The announcer called out, "Ladies and gentlemen, the moment you have all been waiting for is about to begin. Stephen Andrassy is about to start his treacherous walk. In case some of you are not familiar with the name Andrassy, let me tell you about this illustrious family." The announcer kept talking, his words reverberating loudly from strategically placed loudspeakers around the viewing area.

"Does anyone have an extra pair of binoculars?" Julie whispered nervously.

"Use these." Gabrielle handed her a pair, and Julie held them up to her eyes. They brought the pylon on the other side of the chasm startlingly close.

There was a flurry of movement surrounding the pylon, and Julie identified Michael among the group of photographers and TV cameramen waiting for Stephen to mount the wire.

"Do you see him? Do you, do you?" Tonia asked.

"Not yet," Julie replied automatically. The wire swayed ever so slightly with the capricious wind sweeping down the Gorge, but to Julie's practiced eye, the cavallettis seemed well-placed and tight. Below the cable swooped banks of power lines strung between poles. If Stephen fell, chances were he'd become entangled in them. Julie's stomach cramped at the thought.

"Stephen Andrassy will walk across the Tallulah Gorge on a steel cable two inches in diameter," said the voice from the loudspeaker. "The length of the cable is nine hundred and eighty feet between the tower on the north side of the Gorge and the tower on this, the south side. The supporting guy wires for the cables are placed at thirty-foot intervals and are anchored in concrete at various spots in the Gorge itself. There is no net, ladies and gentlemen. When I asked Stephen Andrassy if he was planning to rig a net, he said, 'It is unthinkable.'"

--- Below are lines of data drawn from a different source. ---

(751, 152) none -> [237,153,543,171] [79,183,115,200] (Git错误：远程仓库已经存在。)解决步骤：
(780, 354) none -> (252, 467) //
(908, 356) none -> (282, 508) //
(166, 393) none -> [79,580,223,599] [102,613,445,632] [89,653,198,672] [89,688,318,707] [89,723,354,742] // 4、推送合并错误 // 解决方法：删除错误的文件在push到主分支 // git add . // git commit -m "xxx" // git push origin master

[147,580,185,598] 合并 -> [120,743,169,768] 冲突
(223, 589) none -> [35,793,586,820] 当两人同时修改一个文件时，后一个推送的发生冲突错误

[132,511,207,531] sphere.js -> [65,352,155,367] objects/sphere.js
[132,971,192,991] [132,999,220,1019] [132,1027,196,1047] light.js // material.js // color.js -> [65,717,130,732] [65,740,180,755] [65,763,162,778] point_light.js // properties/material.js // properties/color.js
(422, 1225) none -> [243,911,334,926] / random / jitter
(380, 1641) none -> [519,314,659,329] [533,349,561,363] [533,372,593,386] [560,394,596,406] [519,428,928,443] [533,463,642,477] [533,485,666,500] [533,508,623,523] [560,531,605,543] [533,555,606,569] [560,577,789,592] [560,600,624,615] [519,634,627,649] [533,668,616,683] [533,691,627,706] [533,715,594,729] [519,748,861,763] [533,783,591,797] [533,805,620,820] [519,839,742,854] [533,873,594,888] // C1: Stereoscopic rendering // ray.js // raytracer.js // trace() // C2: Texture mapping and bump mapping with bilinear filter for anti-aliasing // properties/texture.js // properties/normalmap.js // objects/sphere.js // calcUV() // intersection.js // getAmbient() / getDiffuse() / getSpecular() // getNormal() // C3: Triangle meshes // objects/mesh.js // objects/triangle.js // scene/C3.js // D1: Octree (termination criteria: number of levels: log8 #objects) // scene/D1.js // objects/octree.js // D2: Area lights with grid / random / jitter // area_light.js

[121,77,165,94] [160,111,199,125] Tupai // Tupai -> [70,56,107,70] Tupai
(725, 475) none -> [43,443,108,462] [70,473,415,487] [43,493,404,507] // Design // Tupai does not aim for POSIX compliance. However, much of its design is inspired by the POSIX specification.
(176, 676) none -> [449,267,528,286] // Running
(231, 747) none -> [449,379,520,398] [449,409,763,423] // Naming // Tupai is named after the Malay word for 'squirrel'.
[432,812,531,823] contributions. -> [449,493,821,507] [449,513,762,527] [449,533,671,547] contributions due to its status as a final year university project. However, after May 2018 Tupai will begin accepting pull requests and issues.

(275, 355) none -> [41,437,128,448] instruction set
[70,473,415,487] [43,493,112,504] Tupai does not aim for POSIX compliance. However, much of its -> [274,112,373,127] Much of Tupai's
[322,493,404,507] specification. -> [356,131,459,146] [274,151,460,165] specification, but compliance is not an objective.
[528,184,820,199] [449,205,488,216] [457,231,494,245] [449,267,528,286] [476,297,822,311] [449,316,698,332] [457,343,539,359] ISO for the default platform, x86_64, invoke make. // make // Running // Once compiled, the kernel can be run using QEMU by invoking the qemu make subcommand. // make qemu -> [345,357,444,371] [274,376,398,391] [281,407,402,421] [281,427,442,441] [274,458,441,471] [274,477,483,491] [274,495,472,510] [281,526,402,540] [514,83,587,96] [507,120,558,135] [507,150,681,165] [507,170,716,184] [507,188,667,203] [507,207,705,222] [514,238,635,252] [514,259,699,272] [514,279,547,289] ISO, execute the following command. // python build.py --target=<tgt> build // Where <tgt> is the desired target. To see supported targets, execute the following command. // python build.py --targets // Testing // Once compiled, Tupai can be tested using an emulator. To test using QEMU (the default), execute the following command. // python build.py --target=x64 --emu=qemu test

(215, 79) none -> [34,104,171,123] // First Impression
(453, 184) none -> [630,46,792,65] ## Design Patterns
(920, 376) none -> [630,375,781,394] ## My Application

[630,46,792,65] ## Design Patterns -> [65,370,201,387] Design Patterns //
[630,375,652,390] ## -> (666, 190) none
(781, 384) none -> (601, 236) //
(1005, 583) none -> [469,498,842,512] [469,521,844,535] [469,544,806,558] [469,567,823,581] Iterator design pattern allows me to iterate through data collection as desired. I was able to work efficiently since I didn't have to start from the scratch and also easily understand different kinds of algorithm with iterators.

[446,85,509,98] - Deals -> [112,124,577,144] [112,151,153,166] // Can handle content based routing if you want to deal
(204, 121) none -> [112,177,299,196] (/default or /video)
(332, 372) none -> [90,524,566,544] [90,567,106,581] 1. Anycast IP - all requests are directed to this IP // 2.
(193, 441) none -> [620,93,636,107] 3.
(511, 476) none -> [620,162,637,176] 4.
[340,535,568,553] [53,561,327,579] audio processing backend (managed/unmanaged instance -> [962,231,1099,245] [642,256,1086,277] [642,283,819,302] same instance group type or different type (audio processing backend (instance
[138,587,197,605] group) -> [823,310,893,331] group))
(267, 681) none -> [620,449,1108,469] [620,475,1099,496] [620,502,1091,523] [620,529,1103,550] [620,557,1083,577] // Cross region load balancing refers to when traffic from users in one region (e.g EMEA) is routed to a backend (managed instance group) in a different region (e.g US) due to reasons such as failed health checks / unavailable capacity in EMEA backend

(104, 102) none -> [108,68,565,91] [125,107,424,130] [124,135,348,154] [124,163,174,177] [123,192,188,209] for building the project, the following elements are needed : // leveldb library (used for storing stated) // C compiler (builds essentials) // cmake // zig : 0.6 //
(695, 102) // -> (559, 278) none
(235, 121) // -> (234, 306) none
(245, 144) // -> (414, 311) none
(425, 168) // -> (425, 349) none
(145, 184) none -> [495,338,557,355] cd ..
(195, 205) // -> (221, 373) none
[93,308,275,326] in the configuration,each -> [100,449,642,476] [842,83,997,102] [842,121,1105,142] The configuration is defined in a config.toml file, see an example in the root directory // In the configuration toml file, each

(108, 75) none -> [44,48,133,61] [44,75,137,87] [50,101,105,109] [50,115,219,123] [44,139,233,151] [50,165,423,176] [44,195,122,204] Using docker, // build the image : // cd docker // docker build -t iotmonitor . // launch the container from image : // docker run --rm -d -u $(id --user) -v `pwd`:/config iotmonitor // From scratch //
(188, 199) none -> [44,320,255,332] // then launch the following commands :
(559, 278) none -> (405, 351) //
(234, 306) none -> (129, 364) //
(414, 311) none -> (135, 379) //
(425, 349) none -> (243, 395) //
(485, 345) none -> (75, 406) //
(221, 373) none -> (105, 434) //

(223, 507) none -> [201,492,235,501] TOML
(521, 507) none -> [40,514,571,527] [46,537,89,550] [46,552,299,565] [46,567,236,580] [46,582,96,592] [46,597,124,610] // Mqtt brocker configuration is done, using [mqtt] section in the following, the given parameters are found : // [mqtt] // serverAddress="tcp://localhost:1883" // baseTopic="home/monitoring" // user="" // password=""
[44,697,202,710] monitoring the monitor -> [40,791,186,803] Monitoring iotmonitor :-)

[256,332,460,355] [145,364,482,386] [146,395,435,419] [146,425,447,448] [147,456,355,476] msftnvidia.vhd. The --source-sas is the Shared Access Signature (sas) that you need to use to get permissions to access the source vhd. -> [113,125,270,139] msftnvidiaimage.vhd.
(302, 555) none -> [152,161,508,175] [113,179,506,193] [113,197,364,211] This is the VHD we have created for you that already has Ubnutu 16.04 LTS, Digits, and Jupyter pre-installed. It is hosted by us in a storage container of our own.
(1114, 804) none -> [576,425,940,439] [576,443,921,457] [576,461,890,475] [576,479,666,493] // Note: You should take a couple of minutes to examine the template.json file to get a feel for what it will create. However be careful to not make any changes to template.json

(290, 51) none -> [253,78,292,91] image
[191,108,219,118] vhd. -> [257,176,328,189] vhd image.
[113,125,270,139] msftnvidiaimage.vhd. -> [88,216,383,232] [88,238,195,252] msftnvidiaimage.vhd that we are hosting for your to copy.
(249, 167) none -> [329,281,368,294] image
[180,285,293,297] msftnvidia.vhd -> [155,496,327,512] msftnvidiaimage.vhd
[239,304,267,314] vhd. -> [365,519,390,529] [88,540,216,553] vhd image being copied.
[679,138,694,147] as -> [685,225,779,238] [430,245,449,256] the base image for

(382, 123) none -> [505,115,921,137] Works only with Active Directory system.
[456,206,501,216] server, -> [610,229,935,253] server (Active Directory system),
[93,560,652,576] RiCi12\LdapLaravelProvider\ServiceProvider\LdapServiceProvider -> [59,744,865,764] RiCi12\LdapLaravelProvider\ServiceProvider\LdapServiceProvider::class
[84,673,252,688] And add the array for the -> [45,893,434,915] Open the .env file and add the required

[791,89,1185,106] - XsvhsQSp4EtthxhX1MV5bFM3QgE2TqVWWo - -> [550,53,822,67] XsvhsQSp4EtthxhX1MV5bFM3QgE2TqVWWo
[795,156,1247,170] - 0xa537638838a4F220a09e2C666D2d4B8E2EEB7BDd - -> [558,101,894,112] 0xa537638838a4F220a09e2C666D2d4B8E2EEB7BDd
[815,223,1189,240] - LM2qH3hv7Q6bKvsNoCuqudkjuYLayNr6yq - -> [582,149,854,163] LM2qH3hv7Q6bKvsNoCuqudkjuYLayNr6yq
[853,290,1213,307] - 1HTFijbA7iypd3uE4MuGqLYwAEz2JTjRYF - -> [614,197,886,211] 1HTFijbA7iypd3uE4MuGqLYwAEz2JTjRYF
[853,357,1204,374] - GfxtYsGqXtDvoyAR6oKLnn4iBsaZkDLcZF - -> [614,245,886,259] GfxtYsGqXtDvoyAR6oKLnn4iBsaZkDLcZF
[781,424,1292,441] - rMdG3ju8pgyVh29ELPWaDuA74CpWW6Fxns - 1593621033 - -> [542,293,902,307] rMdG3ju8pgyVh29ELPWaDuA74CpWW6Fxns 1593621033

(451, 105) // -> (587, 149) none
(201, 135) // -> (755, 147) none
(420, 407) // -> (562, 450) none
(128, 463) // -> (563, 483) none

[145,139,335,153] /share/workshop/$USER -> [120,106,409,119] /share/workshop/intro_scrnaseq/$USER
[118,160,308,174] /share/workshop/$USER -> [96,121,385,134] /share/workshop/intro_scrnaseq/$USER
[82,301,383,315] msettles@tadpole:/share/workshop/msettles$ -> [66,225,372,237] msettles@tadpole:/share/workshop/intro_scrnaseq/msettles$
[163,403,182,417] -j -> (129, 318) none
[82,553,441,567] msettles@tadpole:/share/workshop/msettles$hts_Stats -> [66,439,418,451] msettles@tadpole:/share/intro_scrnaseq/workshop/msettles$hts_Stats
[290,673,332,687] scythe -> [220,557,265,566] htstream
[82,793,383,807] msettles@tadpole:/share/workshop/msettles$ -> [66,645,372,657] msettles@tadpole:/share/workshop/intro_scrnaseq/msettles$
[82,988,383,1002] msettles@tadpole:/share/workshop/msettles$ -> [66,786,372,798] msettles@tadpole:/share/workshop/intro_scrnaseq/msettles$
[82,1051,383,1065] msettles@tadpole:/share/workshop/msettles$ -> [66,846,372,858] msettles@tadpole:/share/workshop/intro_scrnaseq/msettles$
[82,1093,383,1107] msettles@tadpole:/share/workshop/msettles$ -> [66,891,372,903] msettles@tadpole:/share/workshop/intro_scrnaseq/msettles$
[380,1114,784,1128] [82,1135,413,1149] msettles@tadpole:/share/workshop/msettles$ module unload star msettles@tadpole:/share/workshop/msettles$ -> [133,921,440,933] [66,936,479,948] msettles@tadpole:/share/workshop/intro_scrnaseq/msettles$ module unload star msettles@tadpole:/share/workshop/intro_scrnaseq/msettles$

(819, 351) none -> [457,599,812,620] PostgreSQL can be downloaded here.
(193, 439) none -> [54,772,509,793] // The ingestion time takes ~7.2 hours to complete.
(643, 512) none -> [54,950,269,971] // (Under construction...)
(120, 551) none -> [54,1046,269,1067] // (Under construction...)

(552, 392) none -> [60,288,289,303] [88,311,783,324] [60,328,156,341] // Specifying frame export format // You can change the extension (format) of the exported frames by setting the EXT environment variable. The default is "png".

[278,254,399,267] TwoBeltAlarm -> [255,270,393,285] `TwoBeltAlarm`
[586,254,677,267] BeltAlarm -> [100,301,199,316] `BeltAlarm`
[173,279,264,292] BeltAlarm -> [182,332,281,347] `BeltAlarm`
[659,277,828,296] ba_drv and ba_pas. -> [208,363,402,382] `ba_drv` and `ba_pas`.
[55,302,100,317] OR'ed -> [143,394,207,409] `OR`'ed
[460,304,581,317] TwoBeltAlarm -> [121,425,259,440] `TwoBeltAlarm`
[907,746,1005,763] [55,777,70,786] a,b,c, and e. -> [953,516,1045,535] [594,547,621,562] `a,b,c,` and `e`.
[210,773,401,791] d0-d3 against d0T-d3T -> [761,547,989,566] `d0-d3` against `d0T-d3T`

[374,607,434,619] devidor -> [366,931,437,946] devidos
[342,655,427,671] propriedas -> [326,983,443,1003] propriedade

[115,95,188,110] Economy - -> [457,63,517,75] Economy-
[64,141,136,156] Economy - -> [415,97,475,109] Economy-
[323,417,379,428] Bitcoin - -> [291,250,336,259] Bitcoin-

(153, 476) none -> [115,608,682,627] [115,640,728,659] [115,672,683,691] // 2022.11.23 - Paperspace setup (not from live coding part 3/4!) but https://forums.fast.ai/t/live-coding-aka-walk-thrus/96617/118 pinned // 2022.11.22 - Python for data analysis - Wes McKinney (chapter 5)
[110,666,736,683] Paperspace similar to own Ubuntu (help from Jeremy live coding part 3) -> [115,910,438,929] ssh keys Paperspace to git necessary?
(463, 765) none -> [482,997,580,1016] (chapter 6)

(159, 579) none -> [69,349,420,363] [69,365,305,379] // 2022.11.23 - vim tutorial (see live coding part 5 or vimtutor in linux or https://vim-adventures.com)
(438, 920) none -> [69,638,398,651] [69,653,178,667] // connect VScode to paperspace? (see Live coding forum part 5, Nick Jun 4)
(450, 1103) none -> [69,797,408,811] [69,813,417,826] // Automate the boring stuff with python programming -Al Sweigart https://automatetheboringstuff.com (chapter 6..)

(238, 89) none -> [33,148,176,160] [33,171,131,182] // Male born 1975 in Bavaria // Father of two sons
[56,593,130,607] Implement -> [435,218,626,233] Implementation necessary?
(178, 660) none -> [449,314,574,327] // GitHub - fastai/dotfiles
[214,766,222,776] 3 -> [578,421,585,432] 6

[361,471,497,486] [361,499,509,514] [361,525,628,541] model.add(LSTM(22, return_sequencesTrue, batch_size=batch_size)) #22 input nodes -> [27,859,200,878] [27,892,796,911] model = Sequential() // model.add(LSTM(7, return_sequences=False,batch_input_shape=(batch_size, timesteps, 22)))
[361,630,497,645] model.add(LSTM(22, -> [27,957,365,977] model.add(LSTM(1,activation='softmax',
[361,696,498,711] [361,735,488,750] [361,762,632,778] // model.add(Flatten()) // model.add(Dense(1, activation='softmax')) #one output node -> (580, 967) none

Julie didn't want to know about cable and anchors and cavallettis. She wanted to know about Stephen. Was he nervous? Worried? Had he slept well last night? Was he ready both mentally and physically to go on the wire? And did he think of her now, at all? For safety's sake he must not think of her or anything else once he was on the wire.

She saw a sudden flash of red on the other side of the Gorge, and then she spied Stephen. He was there! He was about to begin.

The announcer's monologue reached a feverish pitch. The crowd stirred restlessly. Julie removed the binoculars from her eyes long enough to see a woman below the observation deck cover her face with her hands.

Julie raised the binoculars again and saw Stephen step onto the platform. He raised his arms, first one, then the other, in a graceful acknowledgment of the crowd's applause. He was smiling and self-assured. The wind was strong enough to ruffle his hair, and Julie remembered the day the two of them had gone together for haircuts. Somehow, that day seemed very long ago.

Stephen accepted his balancing pole from Albert and hefted it in his hands. Then he stepped forward, ready to place his foot on the cable. A hush fell over the crowd.

Stephen stood erect and smiling, gathering his concentration. And then, supremely confident, he stepped out on the wire.

One foot was placed precisely and brilliantly, and then the other foot, as he slid forward in the graceful gait of the wire walker. His hips were straight and did not shift from side to side; neither did his shoulders. It was important to find balance before those first few steps, and Stephen had. His whole body was calm and controlled. He had centered down into himself, and nothing intruded.

Julie barely breathed. She scarcely thought of that terrible night in New Orleans eight years ago. All she thought about was Stephen, and even though her palms were sweaty and her stomach churned, she felt a surprising elation. She concentrated so intensely on Stephen, on his every movement, that she thought she could feel the stiff breeze that blew through the Gorge. She bent with the wind, becoming a part of it, compensating for it, and she felt the wire between her big toe and her second toe, the way Stephen was feeling it now.